A judgment is analytic when it contains nothing but an elucidation of what is already thought through one of its concepts. For example, in the judgment All bodies are extended, the concept body is elucidated by exhibiting the concept extended, which is already thought, though perhaps not explicitly, when thinking of body. (This characterization of analytic judgments opens Kant to the charge of “psychologism.”)

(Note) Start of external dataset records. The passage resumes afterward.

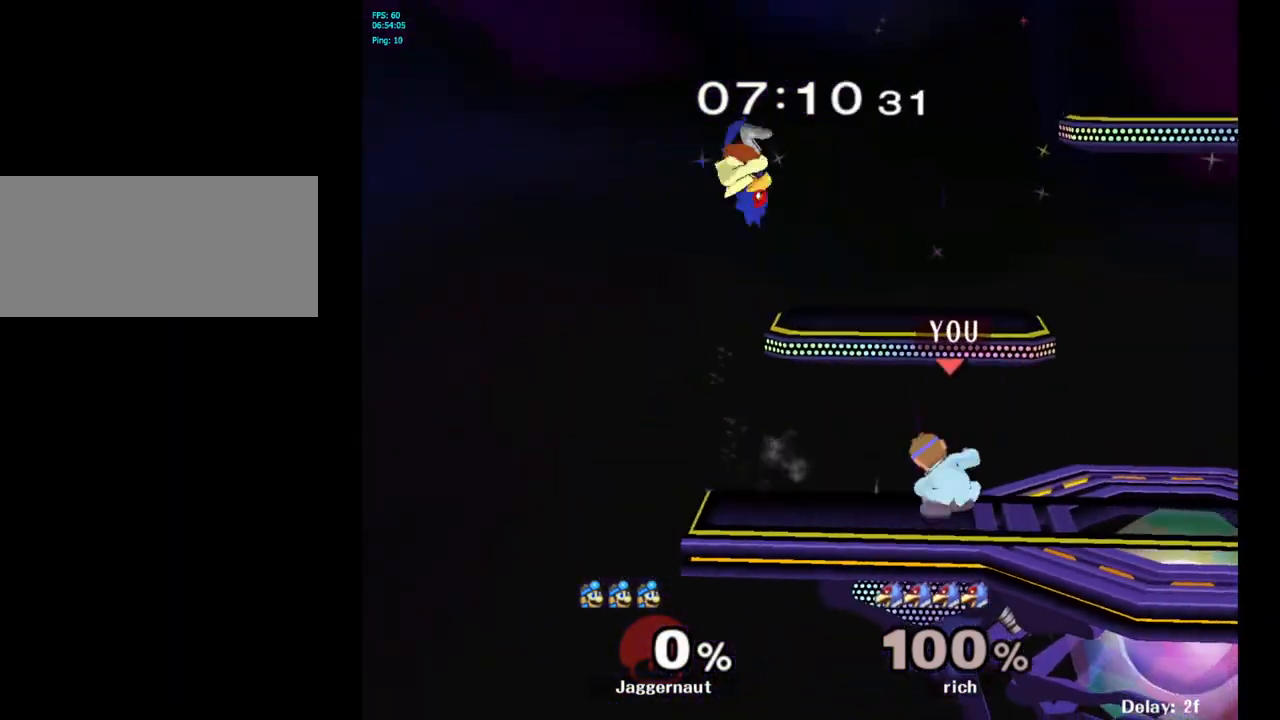
{"buttons": [], "left_stick": "center", "right_stick": "center", "events": [[117, "A", "up"], [267, "left_stick", "center"]]}
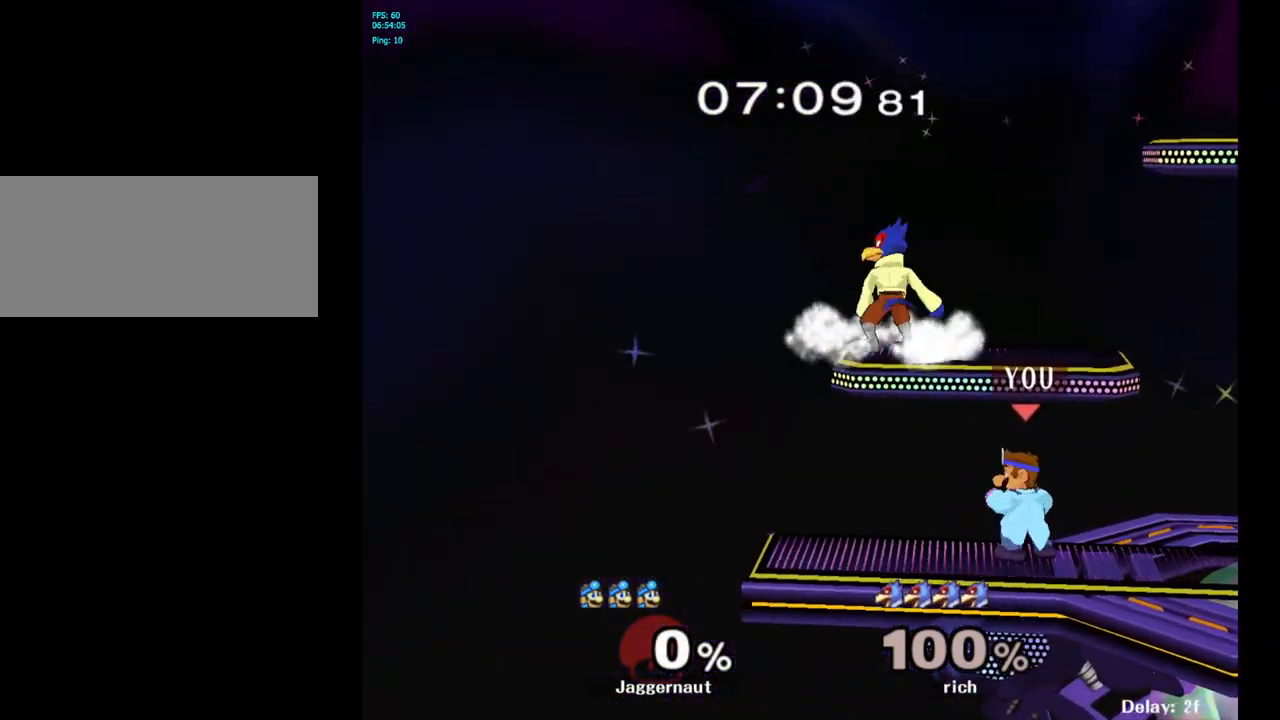
{"buttons": [], "left_stick": "up-right", "right_stick": "center", "events": [[50, "left_stick", "up"], [67, "Y", "down"], [183, "A", "down"], [333, "left_stick", "up-right"], [350, "A", "up"], [350, "Y", "up"]]}
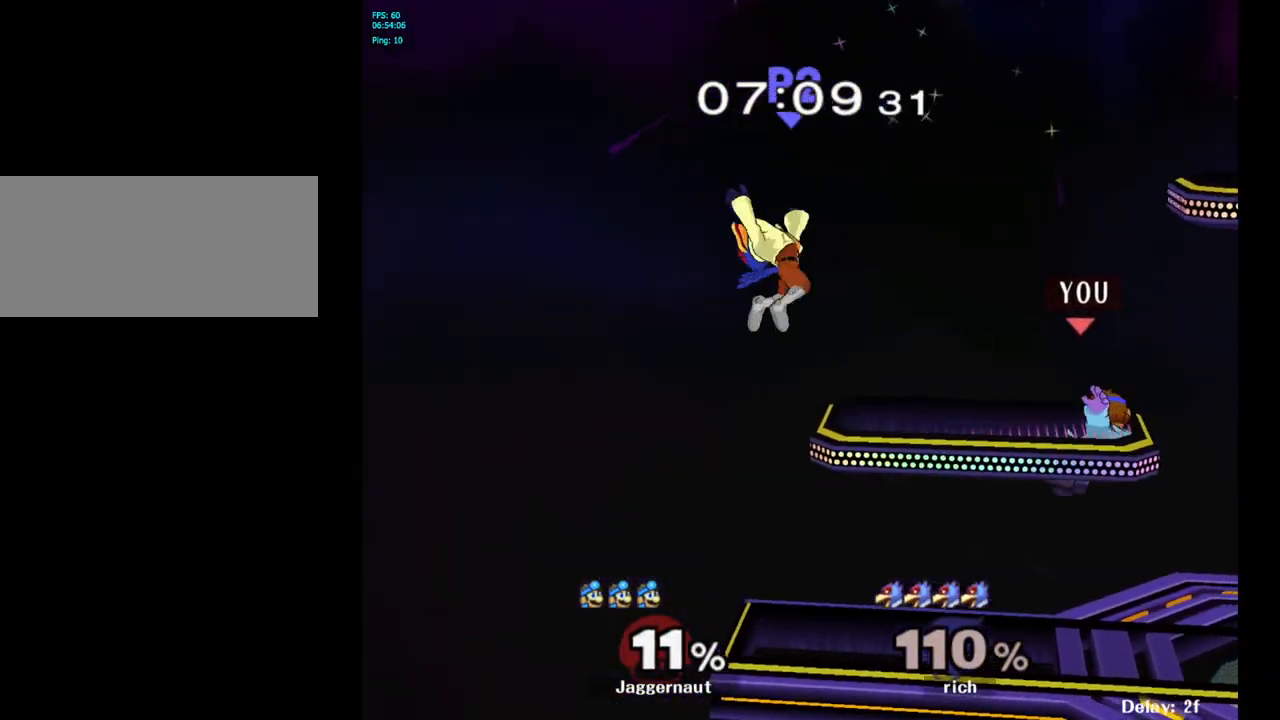
{"buttons": [], "left_stick": "left", "right_stick": "center", "events": [[167, "left_stick", "center"], [300, "left_stick", "left"]]}
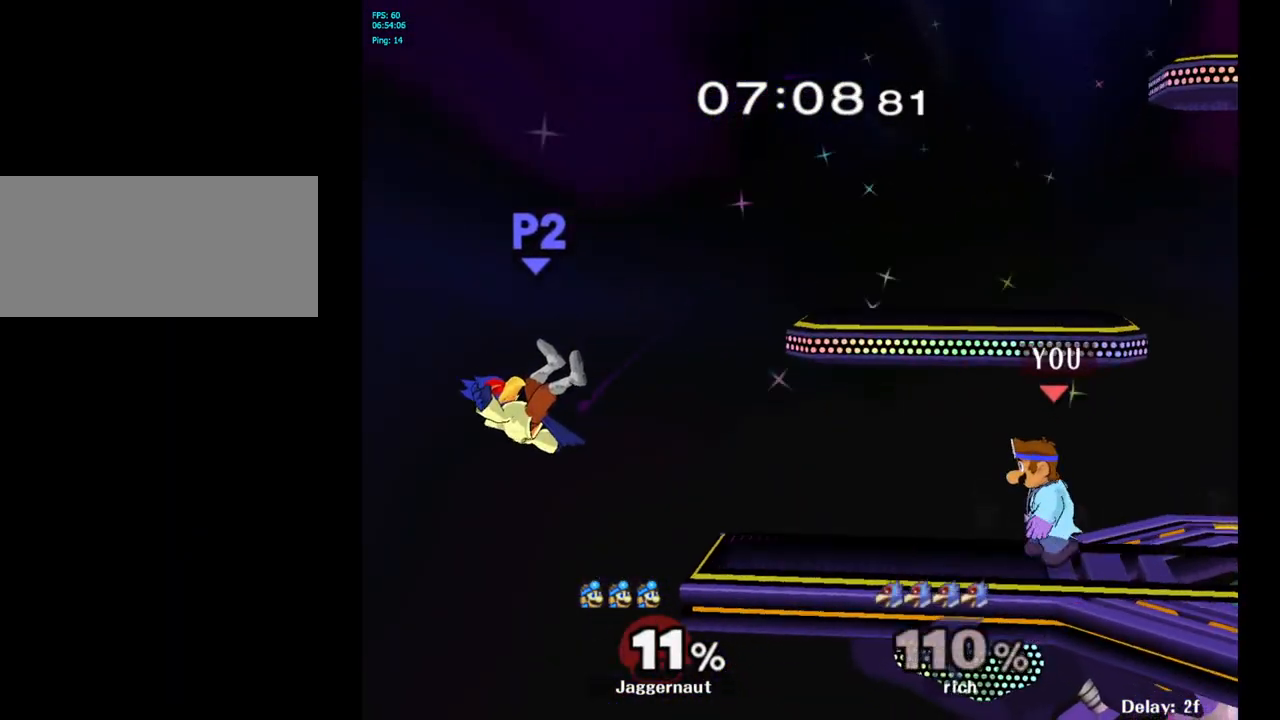
{"buttons": [], "left_stick": "center", "right_stick": "center", "events": [[150, "left_stick", "center"], [200, "Y", "down"], [200, "left_stick", "down-right"], [267, "R1", "down"], [383, "Y", "up"], [400, "R1", "up"], [400, "left_stick", "center"]]}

For I do not need to go beyond the word body in order to find that extension is connected with it. All I need to do in order to find this predicate in the concept is to dissect the concept, i.e., become conscious of the manifold that I always think in it. (A7/B11)Kant frames his official account of analytic judgments in terms of categorical subject-predicate judgments (which may be either affirmative or negative). Thus the predicate is already thought through the subject in an affirmative analytic judgment.
The criterion of the truth or falsehood of an affirmative analytic judgment is the principle of contradiction, which states that “No thing can have a predicate that contradicts it” (A151/B190). To claim that bodies are unextended would predicate of the concept body a predicate which is contradictory to it. So if the denial of an analytic judgment implies a contradiction, the judgment is true.
Analytic judgments are all a priori; that is, they may be validly made without any reference to experience. All that is needed to determine their truth is the dissection of concepts.
Analytic judgments are contrasted with synthetic judgments, which are ampliative, rather than explicative. In the synthetic judgment, a predicate which is not contained in the subject itself is joined to the subject.